La France aujourd’hui fait peur à nos voisins, par sa résistance aux réformes, pourtant plus douces que celles qu’ont réussies les pays du Sud, et par la montée des tentations démagogiques chez les extrémistes ou au sein même des deux partis de gouvernement. Italiens, Anglais, Espagnols, Allemands plus encore, tous nous regardent atterrés, persuadés que le risque de chaos est réel, entre effondrement de l’Euro et déferlante populiste.

Et pendant ce temps-là, la France se demande combien de dimanches….

Pourquoi ce débat sur la loi Macron occupe-t-il tout l’espace public? Parce que les frondeurs y ont vu un marqueur simple pour s’offrir le beau rôle, tout en attaquant l’axe Valls/Fabius/Macron/Rebsamen, c’est à dire la ligne de force et de cohérence de l’exécutif. Parce que les syndicats préfèrent mettre à bas, avant qu’il ne soit voté, un texte qui les renverrait à leur responsabilité en subordonnant l’ouverture dominicale, que de nombreux salariés réclament, à la conclusion d’un accord entre partenaires sociaux. De son côté, l’opposition préfère marquer un point politicien en s’opposant à des réformes qu’elle sait nécessaires, simplement parce qu’elle sont proposées par la gauche.
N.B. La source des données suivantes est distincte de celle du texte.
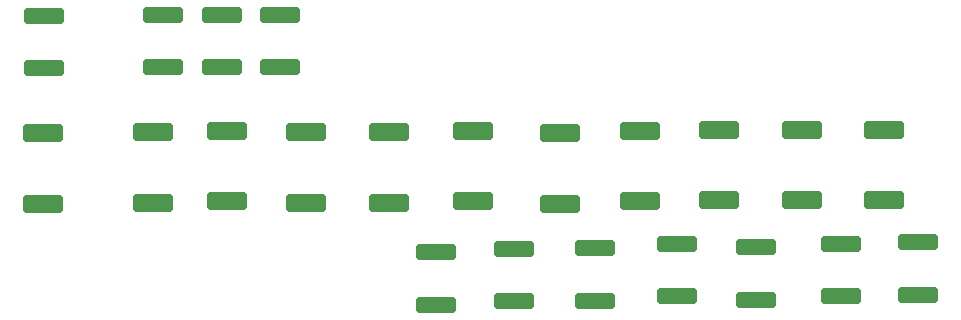
<source format=gbr>
%TF.GenerationSoftware,KiCad,Pcbnew,8.0.8*%
%TF.CreationDate,2025-04-10T10:16:36+02:00*%
%TF.ProjectId,Projet S6,50726f6a-6574-4205-9336-2e6b69636164,rev?*%
%TF.SameCoordinates,Original*%
%TF.FileFunction,Paste,Top*%
%TF.FilePolarity,Positive*%
%FSLAX46Y46*%
G04 Gerber Fmt 4.6, Leading zero omitted, Abs format (unit mm)*
G04 Created by KiCad (PCBNEW 8.0.8) date 2025-04-10 10:16:36*
%MOMM*%
%LPD*%
G01*
G04 APERTURE LIST*
G04 Aperture macros list*
%AMRoundRect*
0 Rectangle with rounded corners*
0 $1 Rounding radius*
0 $2 $3 $4 $5 $6 $7 $8 $9 X,Y pos of 4 corners*
0 Add a 4 corners polygon primitive as box body*
4,1,4,$2,$3,$4,$5,$6,$7,$8,$9,$2,$3,0*
0 Add four circle primitives for the rounded corners*
1,1,$1+$1,$2,$3*
1,1,$1+$1,$4,$5*
1,1,$1+$1,$6,$7*
1,1,$1+$1,$8,$9*
0 Add four rect primitives between the rounded corners*
20,1,$1+$1,$2,$3,$4,$5,0*
20,1,$1+$1,$4,$5,$6,$7,0*
20,1,$1+$1,$6,$7,$8,$9,0*
20,1,$1+$1,$8,$9,$2,$3,0*%
G04 Aperture macros list end*
%ADD10RoundRect,0.249999X-1.425001X0.512501X-1.425001X-0.512501X1.425001X-0.512501X1.425001X0.512501X0*%
%ADD11RoundRect,0.250000X-1.450000X0.400000X-1.450000X-0.400000X1.450000X-0.400000X1.450000X0.400000X0*%
%ADD12RoundRect,0.250000X1.450000X-0.400000X1.450000X0.400000X-1.450000X0.400000X-1.450000X-0.400000X0*%
%ADD13RoundRect,0.249999X1.425001X-0.512501X1.425001X0.512501X-1.425001X0.512501X-1.425001X-0.512501X0*%
G04 APERTURE END LIST*
D10*
%TO.C,D4*%
X124500000Y-96712500D03*
X124500000Y-102687500D03*
%TD*%
D11*
%TO.C,R8*%
X94000000Y-86875000D03*
X94000000Y-91325000D03*
%TD*%
D12*
%TO.C,R5*%
X120700000Y-111100000D03*
X120700000Y-106650000D03*
%TD*%
%TO.C,R3*%
X134300000Y-111025000D03*
X134300000Y-106575000D03*
%TD*%
%TO.C,R7*%
X107200000Y-111425000D03*
X107200000Y-106975000D03*
%TD*%
D10*
%TO.C,D6*%
X110300000Y-96712500D03*
X110300000Y-102687500D03*
%TD*%
D13*
%TO.C,D11*%
X73900000Y-102875000D03*
X73900000Y-96900000D03*
%TD*%
D10*
%TO.C,D7*%
X103200000Y-96800000D03*
X103200000Y-102775000D03*
%TD*%
%TO.C,D5*%
X117700000Y-96900000D03*
X117700000Y-102875000D03*
%TD*%
%TO.C,D3*%
X131200000Y-96612500D03*
X131200000Y-102587500D03*
%TD*%
D11*
%TO.C,R11*%
X74000000Y-86975000D03*
X74000000Y-91425000D03*
%TD*%
D12*
%TO.C,R2*%
X141500000Y-110700000D03*
X141500000Y-106250000D03*
%TD*%
D13*
%TO.C,D10*%
X83200000Y-102787500D03*
X83200000Y-96812500D03*
%TD*%
D11*
%TO.C,R9*%
X89050000Y-86875000D03*
X89050000Y-91325000D03*
%TD*%
D10*
%TO.C,D2*%
X138200000Y-96612500D03*
X138200000Y-102587500D03*
%TD*%
D11*
%TO.C,R10*%
X84100000Y-86875000D03*
X84100000Y-91325000D03*
%TD*%
D12*
%TO.C,R6*%
X113800000Y-111125000D03*
X113800000Y-106675000D03*
%TD*%
D13*
%TO.C,D9*%
X89500000Y-102675000D03*
X89500000Y-96700000D03*
%TD*%
D12*
%TO.C,R1*%
X148000000Y-110600000D03*
X148000000Y-106150000D03*
%TD*%
%TO.C,R4*%
X127600000Y-110700000D03*
X127600000Y-106250000D03*
%TD*%
D10*
%TO.C,D1*%
X145100000Y-96612500D03*
X145100000Y-102587500D03*
%TD*%
D13*
%TO.C,D8*%
X96180000Y-102775000D03*
X96180000Y-96800000D03*
%TD*%
M02*

</source>
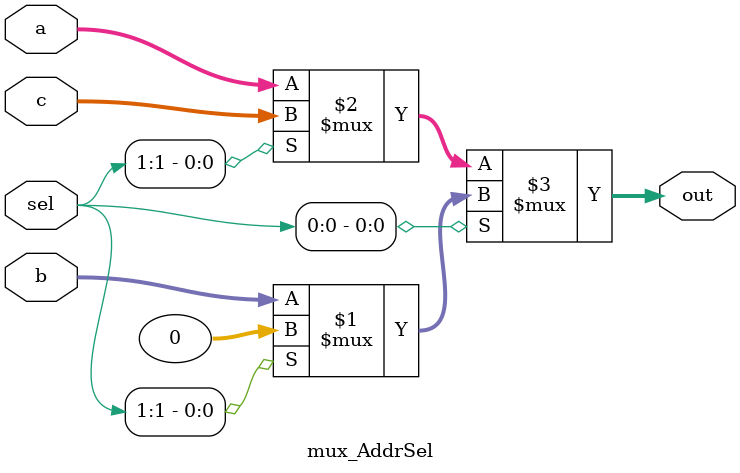
<source format=v>
`timescale 1ns / 1ps
module mux_AddrSel(
	input [31:0] a,
	input [31:0] b,
	input [31:0] c,
	input [1:0] sel,
	output [31:0] out
    );
		
	assign out = (sel[0]) ? (sel[1] ? 32'b0 : b) : (sel[1] ? c : a);

endmodule

</source>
Mais tout indique, et d’abord les sondages, que les Français ne sont pas dupes. Notre peuple veut qu’on le laisse travailler, consommer et vivre comme il l’entend. Nos étudiants veulent pouvoir accéder à des petits jobs. Nos salariés veulent pouvoir augmenter leurs revenus. Nos concitoyens veulent être libres de faire ce qui leur plaît quand ils en ont envie. Voilà pourquoi le texte que défend Emmanuel Macron est décisif. Il fait rempart entre notre pays et le principe d’irréalité que des gens qui se prétendent de gauche veulent nous asséner. Quitte à provoquer la faillite économique, la destruction de notre protection sociale et le discrédit général. Cette gauche-là est le plus sûr agent électoral de l’extrême droite.

Pour l’exécutif, l’occasion est belle de prouver au monde que la France peut se réformer. Que gouverner ne se réduit pas toujours à des compromis sur tout ; ni la démocratie au blocage de toutes les décisions par l’addition d’oppositions stériles. C’est avant tout à cela que servira la loi Macron : montrer que l’on peut faire bouger les lignes.

La Constitution a prévu une telle situation. Cela s’appelle l’article 49/3: les frondeurs se taisent ; ou ils votent la censure avec la droite, ce qu’ils ne feront pas.

Alors le texte passera. Le pays sera rassuré. L’Europe respirera de savoir qu’indifférent aux aboiements, notre gouvernement est résolu à faire avancer la caravane France. Et que le chaos n’est pas fatal.